Problem description »
Copy out the rows word for word, from the very first line through the line containing "того, как он", inclusive.

Working data »
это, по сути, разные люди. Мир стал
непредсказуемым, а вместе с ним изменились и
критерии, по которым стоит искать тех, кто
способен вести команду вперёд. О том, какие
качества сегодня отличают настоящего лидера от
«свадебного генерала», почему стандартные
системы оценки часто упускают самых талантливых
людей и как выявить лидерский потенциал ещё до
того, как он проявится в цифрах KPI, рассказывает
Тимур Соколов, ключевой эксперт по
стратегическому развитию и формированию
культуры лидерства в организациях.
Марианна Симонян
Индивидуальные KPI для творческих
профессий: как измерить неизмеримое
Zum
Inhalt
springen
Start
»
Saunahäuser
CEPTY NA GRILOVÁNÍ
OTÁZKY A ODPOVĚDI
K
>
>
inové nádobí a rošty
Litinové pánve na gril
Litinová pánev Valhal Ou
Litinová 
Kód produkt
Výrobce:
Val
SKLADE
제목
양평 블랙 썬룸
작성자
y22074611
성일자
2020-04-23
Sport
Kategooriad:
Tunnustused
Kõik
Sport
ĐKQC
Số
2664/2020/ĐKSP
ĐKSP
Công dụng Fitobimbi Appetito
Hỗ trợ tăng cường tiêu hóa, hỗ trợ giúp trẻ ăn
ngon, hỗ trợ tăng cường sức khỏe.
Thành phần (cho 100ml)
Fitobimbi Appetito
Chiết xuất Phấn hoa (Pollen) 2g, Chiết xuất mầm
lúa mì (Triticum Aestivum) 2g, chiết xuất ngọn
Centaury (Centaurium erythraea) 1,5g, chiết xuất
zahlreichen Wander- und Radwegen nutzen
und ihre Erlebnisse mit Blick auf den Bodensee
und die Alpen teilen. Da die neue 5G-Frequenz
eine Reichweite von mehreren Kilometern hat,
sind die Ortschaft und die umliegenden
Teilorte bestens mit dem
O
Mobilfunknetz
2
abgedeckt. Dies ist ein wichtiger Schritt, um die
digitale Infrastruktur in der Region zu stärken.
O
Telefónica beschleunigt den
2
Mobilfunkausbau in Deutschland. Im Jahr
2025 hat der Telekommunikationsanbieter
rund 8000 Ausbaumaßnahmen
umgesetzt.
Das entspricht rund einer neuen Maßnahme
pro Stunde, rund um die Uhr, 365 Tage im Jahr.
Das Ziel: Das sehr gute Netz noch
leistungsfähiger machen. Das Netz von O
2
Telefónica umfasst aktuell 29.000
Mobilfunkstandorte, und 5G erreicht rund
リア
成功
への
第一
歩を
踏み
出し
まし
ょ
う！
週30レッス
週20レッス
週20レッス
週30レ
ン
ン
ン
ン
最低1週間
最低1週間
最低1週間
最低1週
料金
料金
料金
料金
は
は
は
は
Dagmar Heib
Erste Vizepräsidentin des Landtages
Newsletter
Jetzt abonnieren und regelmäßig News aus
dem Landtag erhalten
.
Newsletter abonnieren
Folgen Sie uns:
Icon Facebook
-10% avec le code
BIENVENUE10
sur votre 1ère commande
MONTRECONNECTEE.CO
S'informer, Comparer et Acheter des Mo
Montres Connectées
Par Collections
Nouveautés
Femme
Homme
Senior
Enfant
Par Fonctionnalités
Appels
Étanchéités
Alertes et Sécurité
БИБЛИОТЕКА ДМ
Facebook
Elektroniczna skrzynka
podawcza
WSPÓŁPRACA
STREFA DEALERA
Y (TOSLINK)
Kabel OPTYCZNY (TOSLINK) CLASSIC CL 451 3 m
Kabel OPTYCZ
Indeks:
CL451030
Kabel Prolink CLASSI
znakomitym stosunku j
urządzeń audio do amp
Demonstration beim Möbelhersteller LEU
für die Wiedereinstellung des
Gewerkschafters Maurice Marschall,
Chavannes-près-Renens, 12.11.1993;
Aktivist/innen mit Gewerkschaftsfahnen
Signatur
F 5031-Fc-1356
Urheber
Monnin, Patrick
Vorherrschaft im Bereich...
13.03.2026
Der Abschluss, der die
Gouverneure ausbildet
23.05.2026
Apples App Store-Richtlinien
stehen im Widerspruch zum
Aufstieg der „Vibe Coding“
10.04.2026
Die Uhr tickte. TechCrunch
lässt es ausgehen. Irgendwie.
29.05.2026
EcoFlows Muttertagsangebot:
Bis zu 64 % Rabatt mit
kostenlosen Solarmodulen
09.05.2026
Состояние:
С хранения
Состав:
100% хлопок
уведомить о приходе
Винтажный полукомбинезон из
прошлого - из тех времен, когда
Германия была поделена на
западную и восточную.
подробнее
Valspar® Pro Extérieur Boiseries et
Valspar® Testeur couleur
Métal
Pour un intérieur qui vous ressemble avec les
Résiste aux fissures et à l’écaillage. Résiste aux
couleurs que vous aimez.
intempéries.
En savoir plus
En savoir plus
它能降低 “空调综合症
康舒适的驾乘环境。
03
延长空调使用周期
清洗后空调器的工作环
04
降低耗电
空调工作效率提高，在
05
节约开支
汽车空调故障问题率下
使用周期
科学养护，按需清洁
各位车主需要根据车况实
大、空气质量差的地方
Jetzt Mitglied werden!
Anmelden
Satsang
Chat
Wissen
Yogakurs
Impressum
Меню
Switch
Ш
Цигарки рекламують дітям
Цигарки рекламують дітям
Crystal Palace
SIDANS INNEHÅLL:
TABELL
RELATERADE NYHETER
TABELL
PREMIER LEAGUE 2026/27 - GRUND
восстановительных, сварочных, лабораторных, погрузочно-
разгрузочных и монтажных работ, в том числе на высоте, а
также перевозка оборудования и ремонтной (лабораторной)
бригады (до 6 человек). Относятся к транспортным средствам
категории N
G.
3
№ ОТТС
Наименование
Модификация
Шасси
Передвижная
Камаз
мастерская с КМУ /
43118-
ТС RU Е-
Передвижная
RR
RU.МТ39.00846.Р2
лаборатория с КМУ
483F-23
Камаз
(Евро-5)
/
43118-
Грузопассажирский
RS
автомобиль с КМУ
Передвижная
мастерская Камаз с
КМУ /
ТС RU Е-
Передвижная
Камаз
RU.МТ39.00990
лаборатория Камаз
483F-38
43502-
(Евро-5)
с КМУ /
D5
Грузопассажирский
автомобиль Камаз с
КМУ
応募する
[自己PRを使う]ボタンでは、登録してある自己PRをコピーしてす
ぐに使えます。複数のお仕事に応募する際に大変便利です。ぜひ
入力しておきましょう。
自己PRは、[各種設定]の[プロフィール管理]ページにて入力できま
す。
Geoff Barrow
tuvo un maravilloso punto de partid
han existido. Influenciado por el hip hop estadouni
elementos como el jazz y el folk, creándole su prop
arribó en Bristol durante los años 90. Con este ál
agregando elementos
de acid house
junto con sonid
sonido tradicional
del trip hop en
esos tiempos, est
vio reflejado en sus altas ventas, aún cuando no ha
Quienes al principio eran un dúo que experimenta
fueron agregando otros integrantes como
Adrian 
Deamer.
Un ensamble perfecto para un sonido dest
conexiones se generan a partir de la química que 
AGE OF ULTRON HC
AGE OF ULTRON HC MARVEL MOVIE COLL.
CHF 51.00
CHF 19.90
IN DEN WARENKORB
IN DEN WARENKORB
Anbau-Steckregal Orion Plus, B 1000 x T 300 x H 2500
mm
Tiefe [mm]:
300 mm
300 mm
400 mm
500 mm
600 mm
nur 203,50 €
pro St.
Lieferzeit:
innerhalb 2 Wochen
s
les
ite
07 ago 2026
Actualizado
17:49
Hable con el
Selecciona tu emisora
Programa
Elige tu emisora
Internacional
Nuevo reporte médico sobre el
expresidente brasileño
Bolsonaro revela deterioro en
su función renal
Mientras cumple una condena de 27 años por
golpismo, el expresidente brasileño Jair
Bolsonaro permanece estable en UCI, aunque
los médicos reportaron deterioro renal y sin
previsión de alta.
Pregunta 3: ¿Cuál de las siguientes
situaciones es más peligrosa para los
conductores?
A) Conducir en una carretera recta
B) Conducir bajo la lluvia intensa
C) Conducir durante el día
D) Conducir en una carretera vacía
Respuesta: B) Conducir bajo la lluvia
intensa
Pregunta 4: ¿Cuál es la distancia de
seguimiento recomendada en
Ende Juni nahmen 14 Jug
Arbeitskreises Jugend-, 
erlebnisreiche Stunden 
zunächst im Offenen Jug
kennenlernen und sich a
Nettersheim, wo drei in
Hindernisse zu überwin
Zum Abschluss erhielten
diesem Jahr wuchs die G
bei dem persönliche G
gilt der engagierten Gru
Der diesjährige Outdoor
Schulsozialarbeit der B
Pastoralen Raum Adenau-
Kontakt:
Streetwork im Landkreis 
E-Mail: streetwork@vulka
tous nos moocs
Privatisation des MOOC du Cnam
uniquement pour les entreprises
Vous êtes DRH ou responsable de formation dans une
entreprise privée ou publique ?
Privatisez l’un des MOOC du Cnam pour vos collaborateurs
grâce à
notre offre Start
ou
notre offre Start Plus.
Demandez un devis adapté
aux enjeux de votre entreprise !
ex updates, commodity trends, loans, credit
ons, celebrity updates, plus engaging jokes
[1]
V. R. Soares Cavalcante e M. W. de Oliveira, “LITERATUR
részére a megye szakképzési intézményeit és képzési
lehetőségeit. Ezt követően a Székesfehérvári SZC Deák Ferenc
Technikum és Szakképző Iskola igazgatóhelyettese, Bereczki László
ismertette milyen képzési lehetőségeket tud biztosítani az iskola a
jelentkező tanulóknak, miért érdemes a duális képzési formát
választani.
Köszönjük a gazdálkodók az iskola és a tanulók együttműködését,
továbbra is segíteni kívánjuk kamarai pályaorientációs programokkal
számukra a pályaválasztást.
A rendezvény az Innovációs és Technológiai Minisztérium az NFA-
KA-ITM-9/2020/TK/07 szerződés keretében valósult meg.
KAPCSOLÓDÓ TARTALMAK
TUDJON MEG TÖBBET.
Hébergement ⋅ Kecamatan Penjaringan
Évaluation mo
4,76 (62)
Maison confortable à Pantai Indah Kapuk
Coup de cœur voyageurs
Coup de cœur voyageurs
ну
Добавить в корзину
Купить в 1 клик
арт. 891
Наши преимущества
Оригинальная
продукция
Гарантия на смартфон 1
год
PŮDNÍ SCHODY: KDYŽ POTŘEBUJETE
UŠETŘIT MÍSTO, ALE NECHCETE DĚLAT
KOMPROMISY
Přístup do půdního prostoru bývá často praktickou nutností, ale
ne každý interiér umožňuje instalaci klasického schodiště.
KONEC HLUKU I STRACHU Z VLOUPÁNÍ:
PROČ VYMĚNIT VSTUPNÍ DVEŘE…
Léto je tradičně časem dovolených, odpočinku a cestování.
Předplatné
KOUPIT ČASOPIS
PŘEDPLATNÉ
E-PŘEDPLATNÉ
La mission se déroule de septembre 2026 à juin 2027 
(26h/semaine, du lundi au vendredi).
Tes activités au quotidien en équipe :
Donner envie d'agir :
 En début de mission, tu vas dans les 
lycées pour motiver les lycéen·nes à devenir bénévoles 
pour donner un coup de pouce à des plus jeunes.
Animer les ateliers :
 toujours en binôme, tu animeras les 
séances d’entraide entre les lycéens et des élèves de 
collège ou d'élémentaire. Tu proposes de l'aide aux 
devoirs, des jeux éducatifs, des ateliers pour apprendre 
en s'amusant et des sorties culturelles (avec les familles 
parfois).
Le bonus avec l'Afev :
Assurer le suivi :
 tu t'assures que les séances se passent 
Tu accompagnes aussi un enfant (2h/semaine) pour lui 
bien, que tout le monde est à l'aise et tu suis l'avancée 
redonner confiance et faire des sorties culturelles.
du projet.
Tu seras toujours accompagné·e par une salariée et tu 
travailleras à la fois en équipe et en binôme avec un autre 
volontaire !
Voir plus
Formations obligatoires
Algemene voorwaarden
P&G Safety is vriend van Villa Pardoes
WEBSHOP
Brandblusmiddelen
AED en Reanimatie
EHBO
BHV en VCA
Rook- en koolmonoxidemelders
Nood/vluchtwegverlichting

Answer box »
это, по сути, разные люди. Мир стал
непредсказуемым, а вместе с ним изменились и
критерии, по которым стоит искать тех, кто
способен вести команду вперёд. О том, какие
качества сегодня отличают настоящего лидера от
«свадебного генерала», почему стандартные
системы оценки часто упускают самых талантливых
людей и как выявить лидерский потенциал ещё до
того, как он проявится в цифрах KPI, рассказывает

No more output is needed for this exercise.